By computing the mean absolute error, we can interpret that our model is predicting on average 22.6 k$ away from the true house price. A disadvantage of this metric is that the mean can be impacted by large error. For some applications, we might not want these large errors to have such a big influence on our metric. In this case we can use the median absolute error.

```
from sklearn.metrics import median_absolute_error
print(f"Median absolute error: "
f"{median_absolute_error(target_test, target_predicted):.3f} k$")
```

```
Median absolute error: 14.137 k$
```

The mean absolute error (or median absolute error) still have a known limitation: committing an error of 50 k$ for a house valued at 50 k$ has the same impact than committing an error of 50 k$ for a house valued at 500 k$. Indeed, the mean absolute error is not relative.

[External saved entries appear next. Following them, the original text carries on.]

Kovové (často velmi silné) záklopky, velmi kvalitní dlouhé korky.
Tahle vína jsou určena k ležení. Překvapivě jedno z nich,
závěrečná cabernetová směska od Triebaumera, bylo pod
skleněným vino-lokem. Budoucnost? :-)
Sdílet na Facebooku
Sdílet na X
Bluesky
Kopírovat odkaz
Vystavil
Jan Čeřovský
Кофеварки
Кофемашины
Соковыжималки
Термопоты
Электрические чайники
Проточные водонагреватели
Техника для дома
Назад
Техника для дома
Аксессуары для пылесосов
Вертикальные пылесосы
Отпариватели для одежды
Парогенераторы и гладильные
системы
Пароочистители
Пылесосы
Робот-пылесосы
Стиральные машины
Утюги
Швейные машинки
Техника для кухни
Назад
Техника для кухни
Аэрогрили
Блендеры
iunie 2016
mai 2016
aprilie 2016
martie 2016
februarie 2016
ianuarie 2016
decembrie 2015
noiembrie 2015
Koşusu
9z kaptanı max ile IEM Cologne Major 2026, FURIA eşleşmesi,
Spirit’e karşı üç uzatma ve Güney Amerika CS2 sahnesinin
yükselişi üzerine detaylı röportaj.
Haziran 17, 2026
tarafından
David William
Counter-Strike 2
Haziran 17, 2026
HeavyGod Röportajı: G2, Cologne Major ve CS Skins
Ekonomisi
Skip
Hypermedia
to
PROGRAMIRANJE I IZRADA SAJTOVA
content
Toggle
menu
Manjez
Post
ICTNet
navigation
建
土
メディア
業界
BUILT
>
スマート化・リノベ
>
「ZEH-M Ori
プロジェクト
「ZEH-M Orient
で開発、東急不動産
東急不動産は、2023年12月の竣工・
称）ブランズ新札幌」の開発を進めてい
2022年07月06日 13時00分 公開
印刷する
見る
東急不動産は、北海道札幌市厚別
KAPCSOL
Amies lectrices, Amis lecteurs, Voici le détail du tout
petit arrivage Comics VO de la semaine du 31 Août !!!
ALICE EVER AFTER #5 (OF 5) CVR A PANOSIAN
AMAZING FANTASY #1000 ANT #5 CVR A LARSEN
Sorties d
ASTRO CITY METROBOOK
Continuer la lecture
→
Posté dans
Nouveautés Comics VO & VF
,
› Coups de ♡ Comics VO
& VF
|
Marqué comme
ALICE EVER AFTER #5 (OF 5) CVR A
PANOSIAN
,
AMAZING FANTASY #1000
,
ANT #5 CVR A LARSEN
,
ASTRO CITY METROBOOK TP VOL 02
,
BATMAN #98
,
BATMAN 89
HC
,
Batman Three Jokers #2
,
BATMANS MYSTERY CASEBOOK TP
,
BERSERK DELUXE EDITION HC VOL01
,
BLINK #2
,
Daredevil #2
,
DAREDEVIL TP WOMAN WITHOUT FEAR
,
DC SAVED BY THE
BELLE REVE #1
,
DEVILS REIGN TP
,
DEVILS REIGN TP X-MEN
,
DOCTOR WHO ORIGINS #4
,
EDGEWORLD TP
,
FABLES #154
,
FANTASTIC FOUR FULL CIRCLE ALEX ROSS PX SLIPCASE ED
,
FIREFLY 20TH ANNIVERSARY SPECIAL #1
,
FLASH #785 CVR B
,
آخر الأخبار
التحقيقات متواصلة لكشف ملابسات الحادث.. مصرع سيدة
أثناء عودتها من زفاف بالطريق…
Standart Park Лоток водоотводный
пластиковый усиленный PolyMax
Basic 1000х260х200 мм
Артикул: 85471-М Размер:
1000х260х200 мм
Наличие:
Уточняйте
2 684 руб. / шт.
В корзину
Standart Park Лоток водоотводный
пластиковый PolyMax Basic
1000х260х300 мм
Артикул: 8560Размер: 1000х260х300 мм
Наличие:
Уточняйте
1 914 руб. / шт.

The mean absolute percentage error introduce this relative scaling.

```
from sklearn.metrics import mean_absolute_percentage_error
print(f"Mean absolute percentage error: "
f"{mean_absolute_percentage_error(target_test, target_predicted) * 100:.3f} %")
```

```
Mean absolute percentage error: 13.574 %
```

In addition of metrics, we can visually represent the results by plotting the predicted values versus the true values.

```
predicted_actual = {
"True values (k$)": target_test, "Predicted values (k$)": target_predicted}
predicted_actual = pd.DataFrame(predicted_actual)
```

```
import matplotlib.pyplot as plt
import seaborn as sns
sns.scatterplot(data=predicted_actual,
x="True values (k$)", y="Predicted values (k$)",
color="black", alpha=0.5)
plt.axline((0, 0), slope=1, label="Perfect fit")
plt.axis('square')
_ = plt.title("Regression using a model without \ntarget transformation")
```

On this plot, correct predictions would lie on the diagonal line. This plot allows us to detect if the model makes errors in a consistent way, i.e. has some bias.

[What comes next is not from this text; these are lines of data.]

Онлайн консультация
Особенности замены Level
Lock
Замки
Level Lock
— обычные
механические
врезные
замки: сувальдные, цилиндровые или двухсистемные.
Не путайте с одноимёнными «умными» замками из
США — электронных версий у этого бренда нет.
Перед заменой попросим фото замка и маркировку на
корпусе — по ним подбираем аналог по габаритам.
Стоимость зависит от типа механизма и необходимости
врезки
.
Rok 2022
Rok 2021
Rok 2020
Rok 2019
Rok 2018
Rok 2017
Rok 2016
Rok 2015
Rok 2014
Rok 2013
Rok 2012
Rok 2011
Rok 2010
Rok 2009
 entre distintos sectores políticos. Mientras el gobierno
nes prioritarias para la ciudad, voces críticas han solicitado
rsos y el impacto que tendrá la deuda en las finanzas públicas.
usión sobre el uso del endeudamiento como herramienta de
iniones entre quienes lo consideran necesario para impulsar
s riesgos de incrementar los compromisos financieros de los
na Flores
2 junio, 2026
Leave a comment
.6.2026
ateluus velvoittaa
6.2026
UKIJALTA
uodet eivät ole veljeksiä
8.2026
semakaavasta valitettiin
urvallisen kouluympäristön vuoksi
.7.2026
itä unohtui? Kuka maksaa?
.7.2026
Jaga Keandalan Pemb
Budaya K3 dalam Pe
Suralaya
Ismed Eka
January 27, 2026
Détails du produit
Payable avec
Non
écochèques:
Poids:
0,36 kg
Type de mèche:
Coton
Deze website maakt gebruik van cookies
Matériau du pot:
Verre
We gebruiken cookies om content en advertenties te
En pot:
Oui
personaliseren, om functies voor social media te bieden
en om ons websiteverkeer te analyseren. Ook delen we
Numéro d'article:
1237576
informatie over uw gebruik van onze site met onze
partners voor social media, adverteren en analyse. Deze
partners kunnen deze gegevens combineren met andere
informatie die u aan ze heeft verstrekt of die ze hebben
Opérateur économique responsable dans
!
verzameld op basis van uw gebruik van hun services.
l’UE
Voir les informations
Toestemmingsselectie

On this plot, we see that for the large True price values, our model tends to under-estimate the price of the house. Typically, this issue arises when the target to predict does not follow a normal distribution. In this case the model would benefit from target transformation.

```
from sklearn.preprocessing import QuantileTransformer
from sklearn.compose import TransformedTargetRegressor
transformer = QuantileTransformer(
n_quantiles=900, output_distribution="normal")
model_transformed_target = TransformedTargetRegressor(
regressor=regressor, transformer=transformer)
model_transformed_target.fit(data_train, target_train)
target_predicted = model_transformed_target.predict(data_test)
```

```
predicted_actual = {
"True values (k$)": target_test, "Predicted values (k$)": target_predicted}
predicted_actual = pd.DataFrame(predicted_actual)
```

```
sns.scatterplot(data=predicted_actual,
x="True values (k$)", y="Predicted values (k$)",
color="black", alpha=0.5)
plt.axline((0, 0), slope=1, label="Perfect fit")
plt.axis('square')
plt.legend()
_ = plt.title("Regression using a model that\n transform the target before "
"fitting")
```

Thus, once we transformed the target, we see that we corrected some of the high values.